Priming and Expectation Management
Another important aspect of user experience for health and finance apps is providing clear and straightforward messaging regarding what data is being collected and exactly what is being done with it. A good content experience team member can help craft a conversational message, yet formal enough for these circumstances so that users feel comfortable and secure in using the app.
One way to think about composing these messages is as follows:
- State exactly what type of data the app is collecting and storing.
- Explain precisely why that data is being collected and stored.
- Divulge whether any third parties will have access to the data, be it deidentified or otherwise.
Using this framework, an example of a diabetes healthcare app notification could be:
A note about privacy
Our app securely collects and stores your profile data and glucose values over time to provide you with a historical log of your blood sugar levels and make recommendations based on the data. We provide third-party partners with de-identified, aggregate data, meaning none of your personal information or personally identifiable health data is ever shared.
Some users might still be uncomfortable with sharing any of their data even after it’s been anonymized. One solution could be to let users opt-out of being included in aggregate reporting and just use the app’s core features.
Language, Tone, and Content
This tip might seem less obvious than some of the security measures, but language, tone, and content are also very important to craft appropriately for highly secure industries. Imagine logging into your bank account to see if an important transaction cleared and seeing the text heading at the top, “hey, what’s up?” That is not exactly the right tone for the situation. Instead, “Good afternoon, Firstname” would likely be closer to what you would expect.
This also holds true for all of the app prompts and calls to action. From headings on screens to instructions for form-based workflows to touchpoints outside of the app, such as text messages and email notifications, a consistent and professional tone will help establish trust with your audience and remind them that you’re providing a professional and dependable solution within a secure-intensive industry.
The one exception here is if your brand has developed a voice and tone that are purposefully meant to be irreverent, fun, or differentiate you from your competitors in a specific way. The guidance for these cases would be to craft messaging that leads with a pithy, brand-oriented heading followed by language that includes personality but is still very clear and respectful of the user and the overall context. The goal would be to inject some personality that users will respond well to without making them doubt its professionalism.
It’s also worth noting that in both finance and healthcare, there are many complicated terms that not all users will readily understand. If possible, try to include several rounds of user testing and observe whether any users get tripped up by the specific language you’ve chosen. If so, consider simplifying that language until it’s more easily understood.
Data Visualization
Both finance and healthcare can benefit by helping users visualize their data to make inferences and gain insights. As long as the data is visualized well with ample context, visualizations can improve experiences. The danger is when visualizations are presented without context and left for users to interpret. This risks creating a false picture of the data or presenting the user’s data as siloed without a baseline to compare against. For example, if I’m looking at a chart that shows glucose levels over time, how might I understand if the values are within a safe range? How do I compare to others in a similar cohort?
A few best practices for data visualization would be to use a clear legend for the data, show average or benchmark values if possible, and make the time series clear. The more visualizations in your app are made clear and provide relational context, the better they’ll serve your users and your product.

• Short exercise A
In the excerpt on app design, what heading does it suggest a banking app show in place of "hey, what's up?"

(Dataset entries)
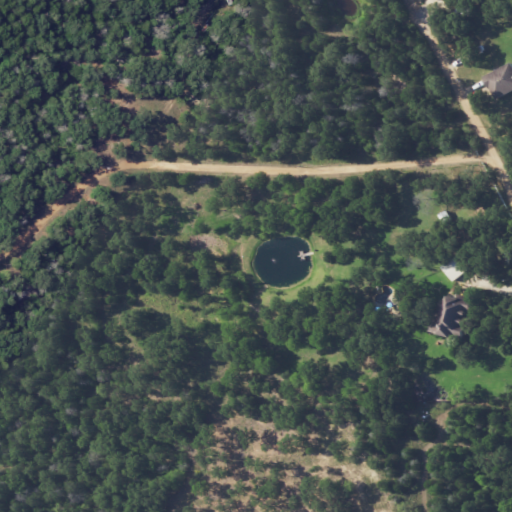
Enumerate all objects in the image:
road: (422, 21)
building: (500, 80)
road: (473, 114)
road: (234, 179)
road: (490, 286)
building: (452, 316)
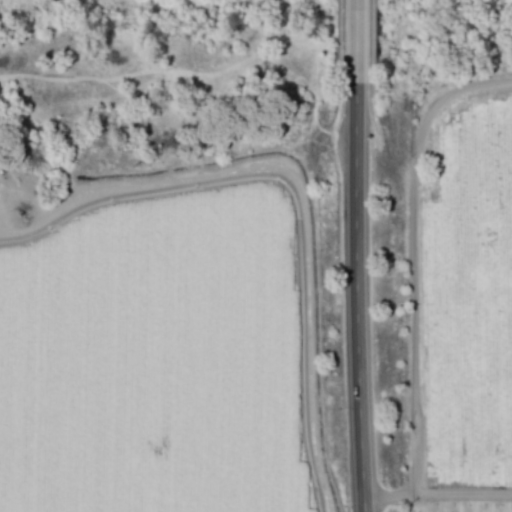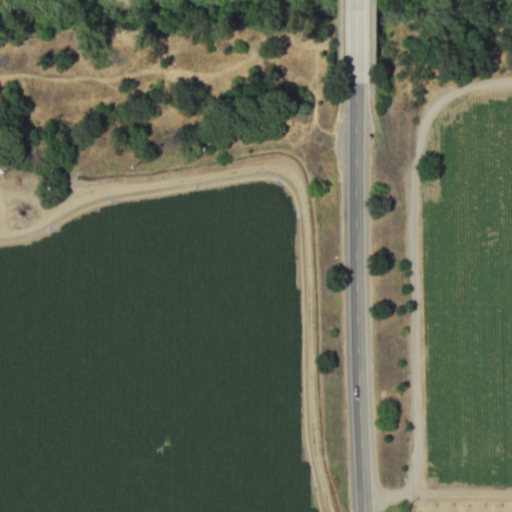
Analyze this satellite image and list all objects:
road: (356, 41)
road: (167, 170)
road: (411, 255)
road: (355, 297)
road: (437, 495)
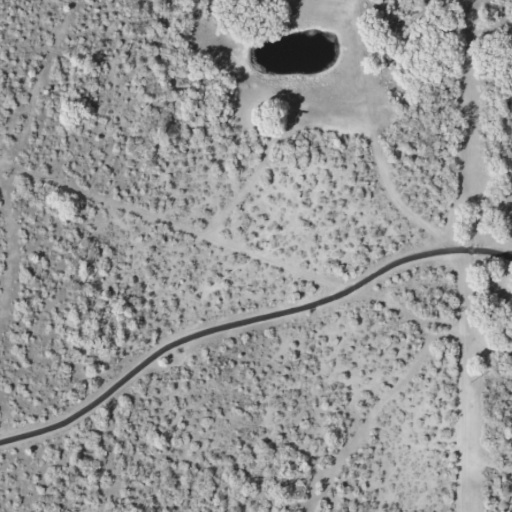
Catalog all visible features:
road: (245, 317)
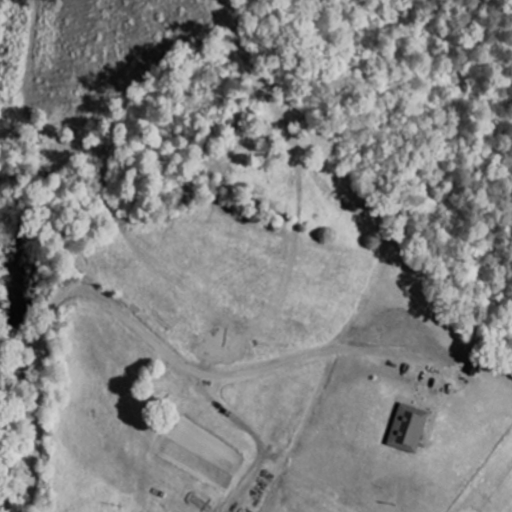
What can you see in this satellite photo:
building: (412, 427)
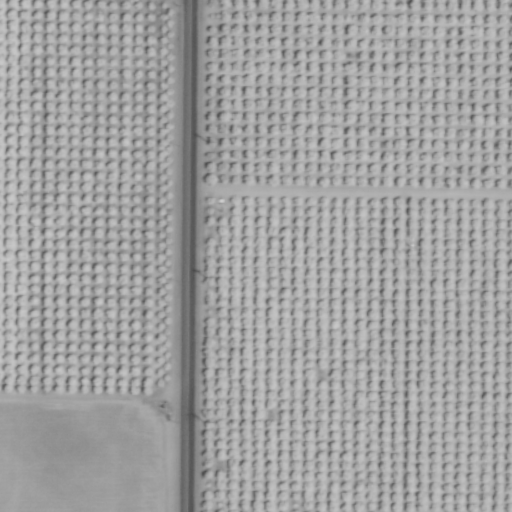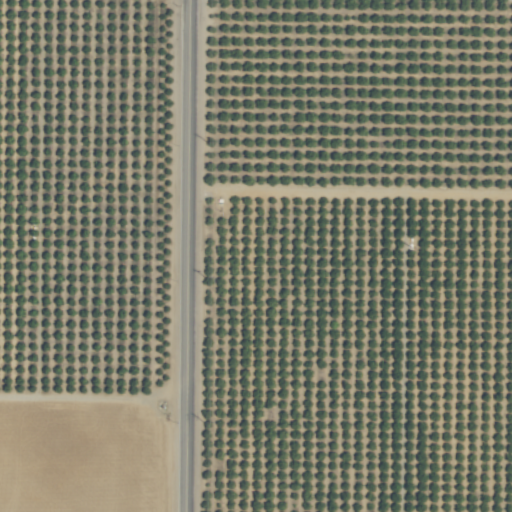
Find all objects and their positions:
crop: (255, 255)
road: (184, 256)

• Short exercise B
Put every line of the listing into a JSON list of strings, one string per line, skipping blank lines. Leave the pictures out.

• Complete answer A
"Good afternoon, Firstname"

• Complete answer B
[
  "Enumerate all objects in the image:",
  "road: (422, 21)",
  "building: (500, 80)",
  "road: (473, 114)",
  "road: (234, 179)",
  "road: (490, 286)",
  "building: (452, 316)",
  "Analyze this satellite image and list all objects:",
  "road: (356, 41)",
  "road: (167, 170)",
  "road: (411, 255)",
  "road: (355, 297)",
  "road: (437, 495)",
  "Catalog all visible features:",
  "road: (245, 317)",
  "What can you see in this satellite photo:",
  "building: (412, 427)",
  "Find all objects and their positions:",
  "crop: (255, 255)",
  "road: (184, 256)"
]